Updating Covering Indexes

  • Hi,

    During some performance tuning and optimization I performed at a client, I discovered what appears to be strange behavior and I just wanted to ask the community for any comments.

    The behavior is related to the IO's generated when updating a table with covering indexes.

    As a test, I setup the following scenario:

    Create a simple table with three columns

    1. A primary key (clustered).

    2. A column to index on.

    3. A column to include.

    I create three of these tables

    1. A table with only a clustered IX on column 1

    2. A table with a clustered IX on column 1 and a non-clustered IX on column 2

    3. A table with a clustered IX on column 1 and a non-clustered IX on column 2 including column 3

    Finally I run a simple update statement while outputting STATISTICS IO. The update statement updates column 3.

    I am expecting to see the following:

    Update on table 1

    A clustered index scan followed by a clustered index update.

    Update on table 2

    A non-clustered index scan followed by a clustered index update. There are fewer pages in the non-clustered index and the update should not affect the non-clustered index in any way. I am expecting to see fewer reads for this operation.

    Update on table 3

    A non-clustered index scan followed by a clustered index update and a non-clustered update. There are fewer pages in the non-clustered index and the update will also affect the non-clustered index. I am expecting to see somewhere in the region of double the reads for this operation.

    I actually saw the following:

    Update on table 1

    A Clustered index scan - 22 Pages

    Scan count 1, logical reads 24

    elapsed time = 29 ms.

    Update on table 2

    A non-clustered index scan - 18 pages

    Scan count 1, logical reads 10341

    elapsed time = 117 ms.

● Information given:
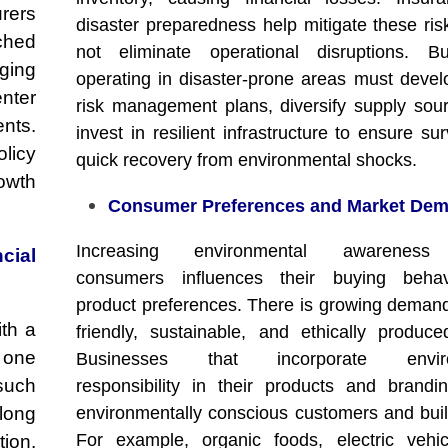
urers
disaster preparedness help mitigate these ris
ched
not eliminate operational disruptions. Bu
aging
operating in disaster-prone areas must devel
nter
risk management plans, diversify supply sou
nts.
invest in resilient infrastructure to ensure su
licy
quick recovery from environmental shocks.
rowth
Consumer Preferences and Market De
Increasing environmental awarenes
ial
consumers influences their buying beha
product preferences. There is growing demand
th a
friendly, sustainable, and ethically produc
 one
Businesses that incorporate enviro
such
responsibility in their products and brandin
long
environmentally conscious customers and build
For example, organic foods, electric vehi
tion.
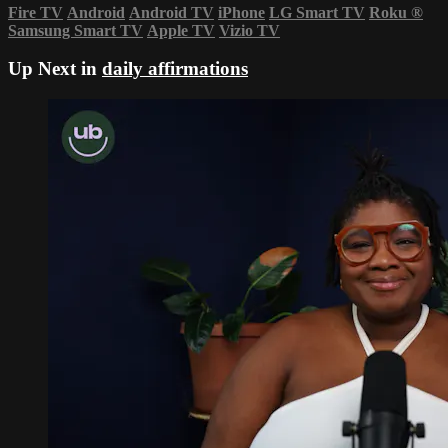
Fire TV
Android
Android TV
iPhone
LG Smart TV
Roku
®
Samsung Smart TV
Apple TV
Vizio TV
Up Next in
daily affirmations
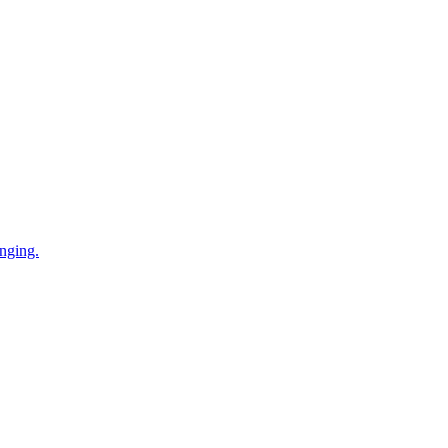
nging.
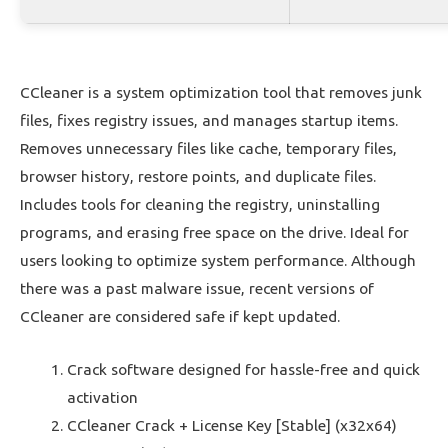
CCleaner is a system optimization tool that removes junk
files, fixes registry issues, and manages startup items.
Removes unnecessary files like cache, temporary files,
browser history, restore points, and duplicate files.
Includes tools for cleaning the registry, uninstalling
programs, and erasing free space on the drive. Ideal for
users looking to optimize system performance. Although
there was a past malware issue, recent versions of
CCleaner are considered safe if kept updated.
Crack software designed for hassle-free and quick
activation
CCleaner Crack + License Key [Stable] (x32x64)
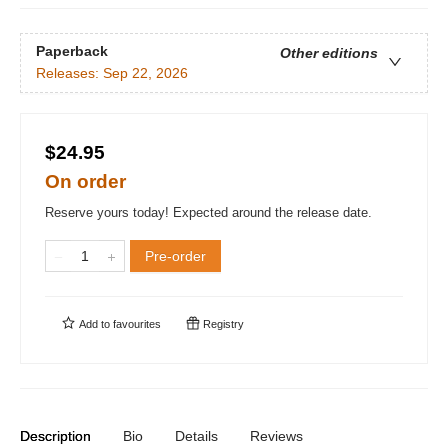
Paperback
Other editions
Releases:
Sep 22, 2026
$24.95
On order
Reserve yours today! Expected around the release date.
Pre-order
Add to
favourites
Registry
Description
Bio
Details
Reviews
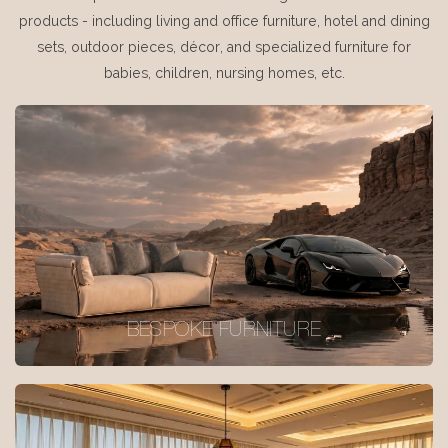
products - including living and office furniture, hotel and dining
sets, outdoor pieces, décor, and specialized furniture for
babies, children, nursing homes, etc.
BESPOKE FURNITURE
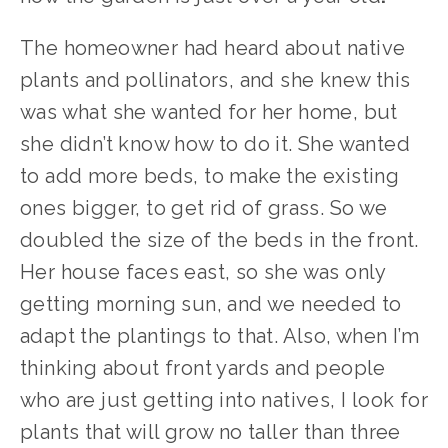
The homeowner had heard about native 
plants and pollinators, and she knew this 
was what she wanted for her home, but 
she didn’t know how to do it. She wanted 
to add more beds, to make the existing 
ones bigger, to get rid of grass. So we 
doubled the size of the beds in the front. 
Her house faces east, so she was only 
getting morning sun, and we needed to 
adapt the plantings to that. Also, when I’m 
thinking about front yards and people 
who are just getting into natives, I look for 
plants that will grow no taller than three 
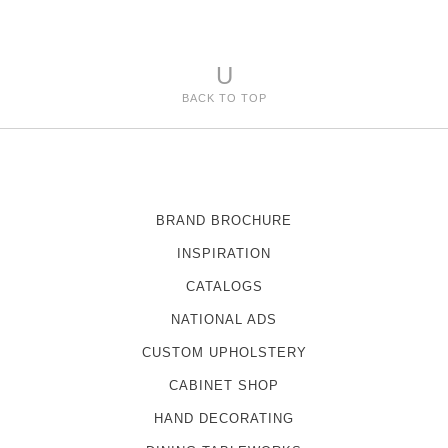
U
BACK TO TOP
BRAND BROCHURE
INSPIRATION
CATALOGS
NATIONAL ADS
CUSTOM UPHOLSTERY
CABINET SHOP
HAND DECORATING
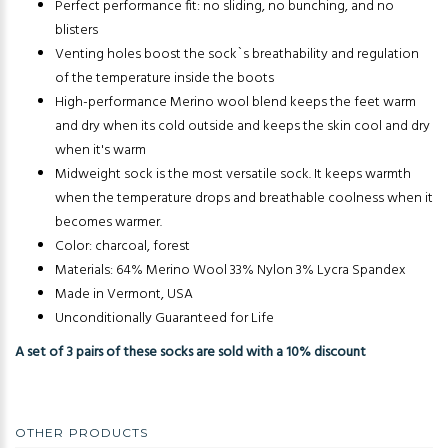
Perfect performance fit: no sliding, no bunching, and no
blisters
Venting holes boost the sock`s breathability and regulation
of the temperature inside the boots
High-performance Merino wool blend keeps the feet warm
and dry when its cold outside and keeps the skin cool and dry
when it's warm
Midweight sock is the most versatile sock. It keeps warmth
when the temperature drops and breathable coolness when it
becomes warmer.
Color: charcoal, forest
Materials: 64% Merino Wool 33% Nylon 3% Lycra Spandex
Made in Vermont, USA
Unconditionally Guaranteed for Life
A set of 3 pairs of these socks are sold with a 10% discount
OTHER PRODUCTS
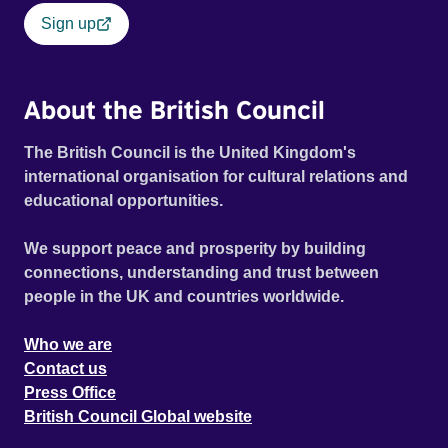
Sign up
About the British Council
The British Council is the United Kingdom's
international organisation for cultural relations and
educational opportunities.
We support peace and prosperity by building
connections, understanding and trust between
people in the UK and countries worldwide.
Who we are
Contact us
Press Office
British Council Global website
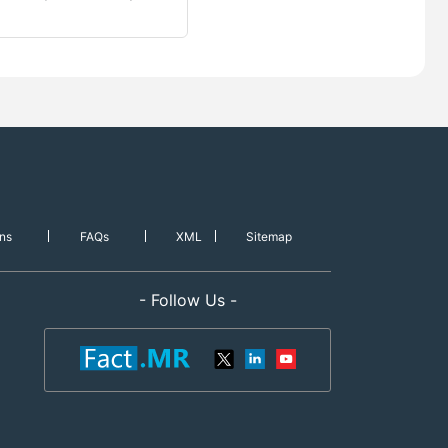
ns
FAQs
XML
Sitemap
- Follow Us -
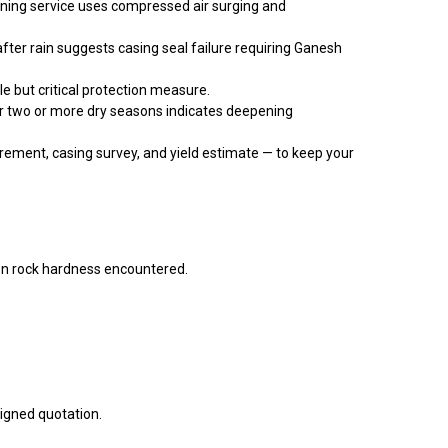
aning service uses compressed air surging and
after rain suggests casing seal failure requiring Ganesh
e but critical protection measure.
er two or more dry seasons indicates deepening
ement, casing survey, and yield estimate — to keep your
n rock hardness encountered.
signed quotation.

● To-do item A: In the post on updating covering indexes, which column does the test's update statement change?
● To-do item B:
Decide whether each statement agrees with the post on updating covering indexes. Answer yes or no for each, and quote the deciding words of the post.
(i) The third table has a non-clustered index on column 2 that includes column 3.
(ii) The update on table 1 took 117 ms.
(iii) The poster expected fewer reads for the update on table 2.
● To-do item C: Pick up the post on updating covering indexes after its last line and carry it on.
The rows are not needed for any of this work.

● Answer A: It updates column 3.

● Answer B:
(i) Yes: "A table with a clustered IX on column 1 and a non-clustered IX on column 2 including column 3"
(ii) No: "elapsed time = 29 ms."
(iii) Yes: "I am expecting to see fewer reads for this operation."

● Answer C:
    Unexpectedly, logical reads have increased massively

    Update on table 3

    A non-clustered index scan - 20 pages

    Scan count 1, logical reads 30343

    elapsed time = 5201 ms.

    Now logical reads have increased three times over the second update.

    Here is my test code:

    -- Make sure tables don't exist

    IF EXISTS(SELECT * FROM sys.tables WHERE name = 'ONLY_PK')

    BEGIN

    DROP TABLE ONLY_PK;

    END;

    IF EXISTS(SELECT * FROM sys.tables WHERE name = 'NO_INCLUDE')

    BEGIN

    DROP TABLE NO_INCLUDE;

    END;

    IF EXISTS(SELECT * FROM sys.tables WHERE name = 'ONE_INCLUDE')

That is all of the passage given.